=== RECORDED DATA ===
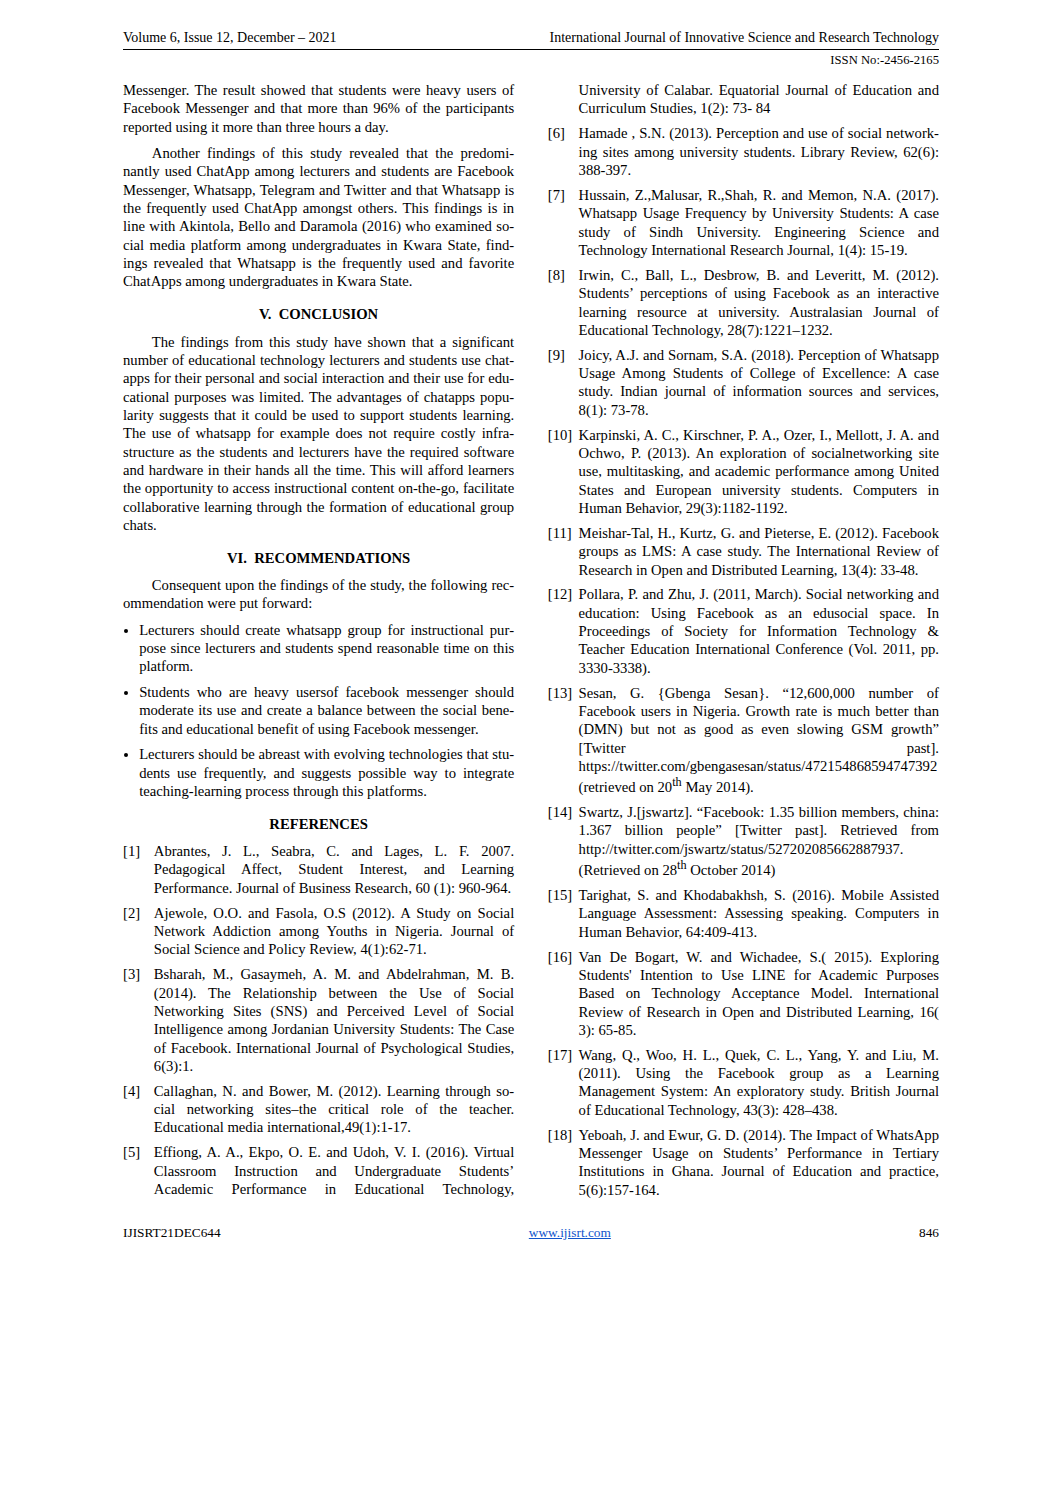Volume 6, Issue 12, December – 2021 International Journal of Innovative Science and Research Technology
ISSN No:-2456-2165
Messenger. The result showed that students were heavy users of Facebook Messenger and that more than 96% of the participants reported using it more than three hours a day.
Another findings of this study revealed that the predominantly used ChatApp among lecturers and students are Facebook Messenger, Whatsapp, Telegram and Twitter and that Whatsapp is the frequently used ChatApp amongst others. This findings is in line with Akintola, Bello and Daramola (2016) who examined social media platform among undergraduates in Kwara State, findings revealed that Whatsapp is the frequently used and favorite ChatApps among undergraduates in Kwara State.
V. Conclusion
The findings from this study have shown that a significant number of educational technology lecturers and students use chatapps for their personal and social interaction and their use for educational purposes was limited. The advantages of chatapps popularity suggests that it could be used to support students learning. The use of whatsapp for example does not require costly infrastructure as the students and lecturers have the required software and hardware in their hands all the time. This will afford learners the opportunity to access instructional content on-the-go, facilitate collaborative learning through the formation of educational group chats.
VI. Recommendations
Consequent upon the findings of the study, the following recommendation were put forward:
Lecturers should create whatsapp group for instructional purpose since lecturers and students spend reasonable time on this platform.
Students who are heavy usersof facebook messenger should moderate its use and create a balance between the social benefits and educational benefit of using Facebook messenger.
Lecturers should be abreast with evolving technologies that students use frequently, and suggests possible way to integrate teaching-learning process through this platforms.
References
Abrantes, J. L., Seabra, C. and Lages, L. F. 2007. Pedagogical Affect, Student Interest, and Learning Performance. Journal of Business Research, 60 (1): 960-964.
Ajewole, O.O. and Fasola, O.S (2012). A Study on Social Network Addiction among Youths in Nigeria. Journal of Social Science and Policy Review, 4(1):62-71.
Bsharah, M., Gasaymeh, A. M. and Abdelrahman, M. B. (2014). The Relationship between the Use of Social Networking Sites (SNS) and Perceived Level of Social Intelligence among Jordanian University Students: The Case of Facebook. International Journal of Psychological Studies, 6(3):1.
Callaghan, N. and Bower, M. (2012). Learning through social networking sites–the critical role of the teacher. Educational media international,49(1):1-17.
Effiong, A. A., Ekpo, O. E. and Udoh, V. I. (2016). Virtual Classroom Instruction and Undergraduate Students’ Academic Performance in Educational Technology, University of Calabar. Equatorial Journal of Education and Curriculum Studies, 1(2): 73- 84
Hamade , S.N. (2013). Perception and use of social networking sites among university students. Library Review, 62(6): 388-397.
Hussain, Z.,Malusar, R.,Shah, R. and Memon, N.A. (2017). Whatsapp Usage Frequency by University Students: A case study of Sindh University. Engineering Science and Technology International Research Journal, 1(4): 15-19.
Irwin, C., Ball, L., Desbrow, B. and Leveritt, M. (2012). Students’ perceptions of using Facebook as an interactive learning resource at university. Australasian Journal of Educational Technology, 28(7):1221–1232.
Joicy, A.J. and Sornam, S.A. (2018). Perception of Whatsapp Usage Among Students of College of Excellence: A case study. Indian journal of information sources and services, 8(1): 73-78.
Karpinski, A. C., Kirschner, P. A., Ozer, I., Mellott, J. A. and Ochwo, P. (2013). An exploration of socialnetworking site use, multitasking, and academic performance among United States and European university students. Computers in Human Behavior, 29(3):1182-1192.
Meishar-Tal, H., Kurtz, G. and Pieterse, E. (2012). Facebook groups as LMS: A case study. The International Review of Research in Open and Distributed Learning, 13(4): 33-48.
Pollara, P. and Zhu, J. (2011, March). Social networking and education: Using Facebook as an edusocial space. In Proceedings of Society for Information Technology & Teacher Education International Conference (Vol. 2011, pp. 3330-3338).
Sesan, G. {Gbenga Sesan}. “12,600,000 number of Facebook users in Nigeria. Growth rate is much better than (DMN) but not as good as even slowing GSM growth” [Twitter past]. https://twitter.com/gbengasesan/status/472154868594747392 (retrieved on 20th May 2014).
Swartz, J.[jswartz]. “Facebook: 1.35 billion members, china: 1.367 billion people” [Twitter past]. Retrieved from http://twitter.com/jswartz/status/527202085662887937. (Retrieved on 28th October 2014)
Tarighat, S. and Khodabakhsh, S. (2016). Mobile Assisted Language Assessment: Assessing speaking. Computers in Human Behavior, 64:409-413.
Van De Bogart, W. and Wichadee, S.( 2015). Exploring Students' Intention to Use LINE for Academic Purposes Based on Technology Acceptance Model. International Review of Research in Open and Distributed Learning, 16( 3): 65-85.
Wang, Q., Woo, H. L., Quek, C. L., Yang, Y. and Liu, M. (2011). Using the Facebook group as a Learning Management System: An exploratory study. British Journal of Educational Technology, 43(3): 428–438.
Yeboah, J. and Ewur, G. D. (2014). The Impact of WhatsApp Messenger Usage on Students’ Performance in Tertiary Institutions in Ghana. Journal of Education and practice, 5(6):157-164.
IJISRT21DEC644 www.ijisrt.com 846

=== ASSIGNMENT ===
Through the last line of the entries above, beginning at the line containing "Wang, Q., Woo, H.", transcribe each line exactly, both ends included and nothing more.

=== REPLY ===
Wang, Q., Woo, H. L., Quek, C. L., Yang, Y. and Liu, M. (2011). Using the Facebook group as a Learning Management System: An exploratory study. British Journal of Educational Technology, 43(3): 428–438.
Yeboah, J. and Ewur, G. D. (2014). The Impact of WhatsApp Messenger Usage on Students’ Performance in Tertiary Institutions in Ghana. Journal of Education and practice, 5(6):157-164.
IJISRT21DEC644 www.ijisrt.com 846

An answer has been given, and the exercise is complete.